After having all these symptoms my mind just kept going back to ALS for some reason so I got online and looked up the symptoms. Nothing seemed to match really so I felt a little better. Then, I started having twitches in my hands. Well, that freaked me out and convinced me I had it. I made an appointment with the neurologist and the first appointment he examined me and went over my symptoms and told me that it was not ALS. He said I needed to stop taking the Niaspan and see what happened. I felt a little better but that night as I was trying to sleep, I started getting twitches in my legs. Thus, I was back to square one. The twitches slowly spread to all my limbs, plus my back and shoulders as well. It's not constant, but it is there everyday. During this time, I also lost all appetite and dropped about 15 lbs and started having trouble sleeping. I went back to the Neurologist and he re-examined me and said everything looked fine but he would do a blood work up and EMG/NCV just to check everything out.

I still didn't feel right so I went back to my regular doctor and he said I was doing it to myself and wanted to put me on Lexapro (which I never took).

One problem was that I was now walking around looking for symptoms. If I drug my foot a little as I was walking or if something slipped out of my hands as I was picking it up, I was freaking out. So, this stuff started happening more and more.

I went on vacation that next week and felt really good. My appetite was back, I still had twitches but they weren't as many, and I slept much better.

Once I got back, I went in for the blood work first (glucose, B12, lipids etc) and then for the EMG/NCV next. Everything came back normal. Then he sent me for an MRI to rule out MS. It was normal as well. The messed up part is that I think I was kind of hoping for MS because then I knew what it wasn't. The Neurologist said that it clearly was not ALS but I still questioned him on it so he said he would send me for a 2nd opinion. His quote was "You need to be happy, I know people walking around with cancer that are happier than you are." Why can't I believe him?

So that is where I am right now. My current symptoms are as follows-

muscle twitching all over
fatigue
shaky arms and legs
muscle soreness/tightness
insomnia (most of the time I can fall asleep fine but usually wake up around 4 AM or so and get nauseas and hot and can't go back to sleep)
cramp in left foot
sore throat or lump that feels like I can't talk or swallow (again freaking me out)
not much of an appetite
sometimes I get tingling in the tops of my hands and feet
My hands and feet seem to fall asleep easier than normal (not sure what that is).
feel like my breathing is labored
don't want to do anything I used to consider fun, basically just want to sit at home

I also tend to go around and obsessively pick things up or walk just to make sure I can do it. Then I will try and administer the neurological tests he did on myself to make sure I have the same strength. I know that isn't healthy but for some reason I can't stop.

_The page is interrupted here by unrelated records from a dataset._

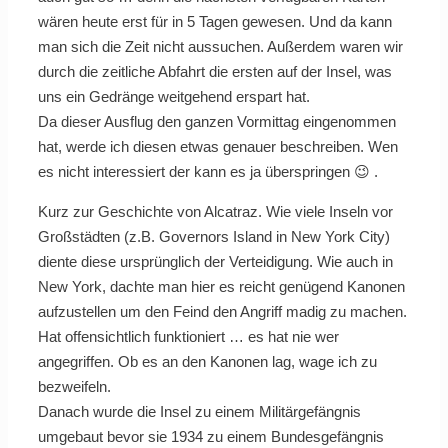
wären heute erst für in 5 Tagen gewesen. Und da kann
man sich die Zeit nicht aussuchen. Außerdem waren wir
durch die zeitliche Abfahrt die ersten auf der Insel, was
uns ein Gedränge weitgehend erspart hat.
Da dieser Ausflug den ganzen Vormittag eingenommen
hat, werde ich diesen etwas genauer beschreiben. Wen
es nicht interessiert der kann es ja überspringen 😉 .
Kurz zur Geschichte von Alcatraz. Wie viele Inseln vor
Großstädten (z.B. Governors Island in New York City)
diente diese ursprünglich der Verteidigung. Wie auch in
New York, dachte man hier es reicht genügend Kanonen
aufzustellen um den Feind den Angriff madig zu machen.
Hat offensichtlich funktioniert … es hat nie wer
angegriffen. Ob es an den Kanonen lag, wage ich zu
bezweifeln.
Danach wurde die Insel zu einem Militärgefängnis
umgebaut bevor sie 1934 zu einem Bundesgefängnis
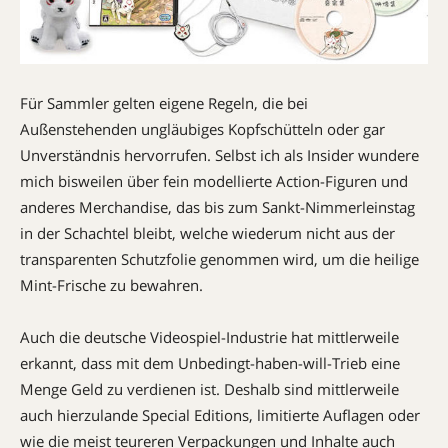
Für Sammler gelten eigene Regeln, die bei
Außenstehenden ungläubiges Kopfschütteln oder gar
Unverständnis hervorrufen. Selbst ich als Insider wundere
mich bisweilen über fein modellierte Action-Figuren und
anderes Merchandise, das bis zum Sankt-Nimmerleinstag
in der Schachtel bleibt, welche wiederum nicht aus der
transparenten Schutzfolie genommen wird, um die heilige
Mint-Frische zu bewahren.
Auch die deutsche Videospiel-Industrie hat mittlerweile
erkannt, dass mit dem Unbedingt-haben-will-Trieb eine
Menge Geld zu verdienen ist. Deshalb sind mittlerweile
auch hierzulande Special Editions, limitierte Auflagen oder
wie die meist teureren Verpackungen und Inhalte auch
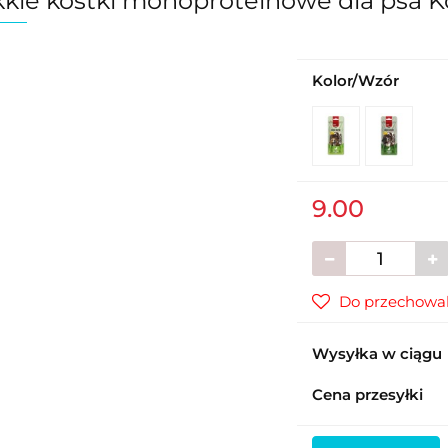
kie kostki monoproteinowe dla psa K
Kolor/Wzór
9.00
Do przechowal
Wysyłka w ciągu
Cena przesyłki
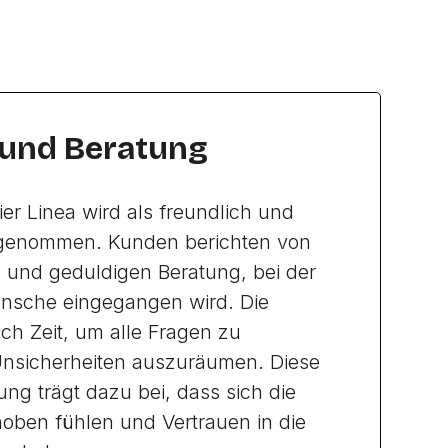
 und Beratung
ier Linea wird als freundlich und
rgenommen. Kunden berichten von
 und geduldigen Beratung, bei der
ünsche eingegangen wird. Die
ch Zeit, um alle Fragen zu
nsicherheiten auszuräumen. Diese
ung trägt dazu bei, dass sich die
oben fühlen und Vertrauen in die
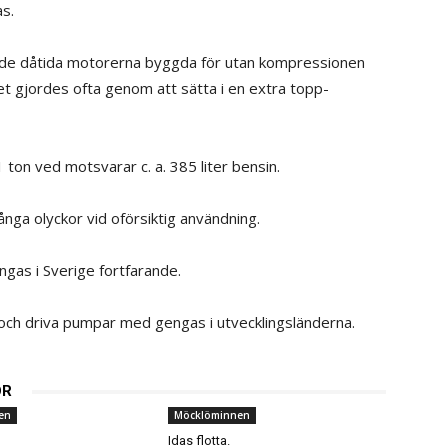
as.
e de dåtida motorerna byggda för utan kompressionen
det gjordes ofta genom att sätta i en extra topp-
 ton ved motsvarar c. a. 385 liter bensin.
ga olyckor vid oförsiktig användning.
gas i Sverige fortfarande.
 och driva pumpar med gengas i utvecklingsländerna.
OR
en
Möcklöminnen
n
Idas flotta.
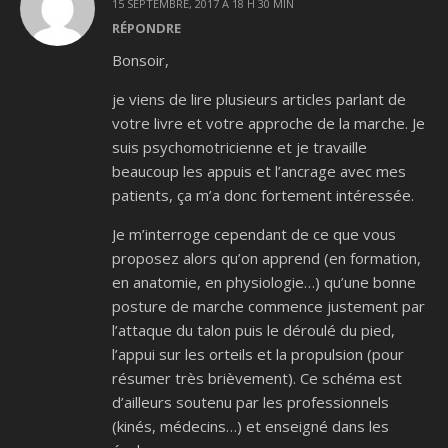
15 SEPTEMBRE, 2017 À 18 H 30 MIN
RÉPONDRE
Bonsoir,
je viens de lire plusieurs articles parlant de
votre livre et votre approche de la marche. Je
suis psychomotricienne et je travaille
beaucoup les appuis et l’ancrage avec mes
patients, ça m’a donc fortement intéressée.
Je m’interroge cependant de ce que vous
proposez alors qu’on apprend (en formation,
en anatomie, en physiologie…) qu’une bonne
posture de marche commence justement par
l’attaque du talon puis le déroulé du pied,
l’appui sur les orteils et la propulsion (pour
résumer très brièvement). Ce schéma est
d’ailleurs soutenu par les professionnels
(kinés, médecins…) et enseigné dans les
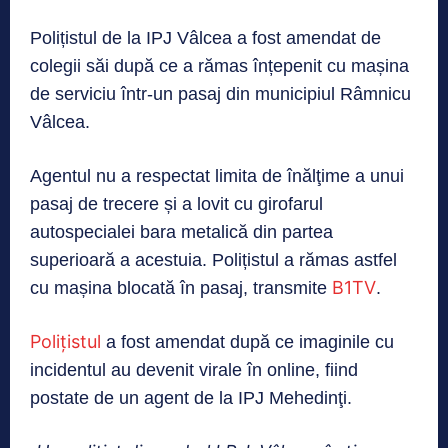
Polițistul de la IPJ Vâlcea a fost amendat de
colegii săi după ce a rămas înțepenit cu mașina
de serviciu într-un pasaj din municipiul Râmnicu
Vâlcea.
Agentul nu a respectat limita de înălţime a unui
pasaj de trecere și a lovit cu girofarul
autospecialei bara metalică din partea
superioară a acestuia. Polițistul a rămas astfel
B1TV
cu mașina blocată în pasaj, transmite
.
Polițistul
a fost amendat după ce imaginile cu
incidentul au devenit virale în online, fiind
postate de un agent de la IPJ Mehedinţi.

I'm not sure if I will take the appointment with the 2nd Neurologist or not. Will it help or will I not believe them either?

Questions I have if anyone has any knowledge-

Can your brain trick you into having symptoms of something you think you have?

Is twitching all over common for people with anxiety? (If the twitching would stop, I really think I could let it go).

How can I get through this? It is really effecting my wife too but she is very supportive. I know I am not as fun to my kids right now either and that really bothers me.

And how does this start at age 33 when I don't feel like I have ever been like this?

I have an appointment with a counselor tomorrow. Maybe we can discuss CBT. I would love to do this without medicine. My doctor has tried to give me Lexapro or Buspar but so far I have declined.

Sorry this is so long. I just wanted to lay it all out there and hope someone had some advice.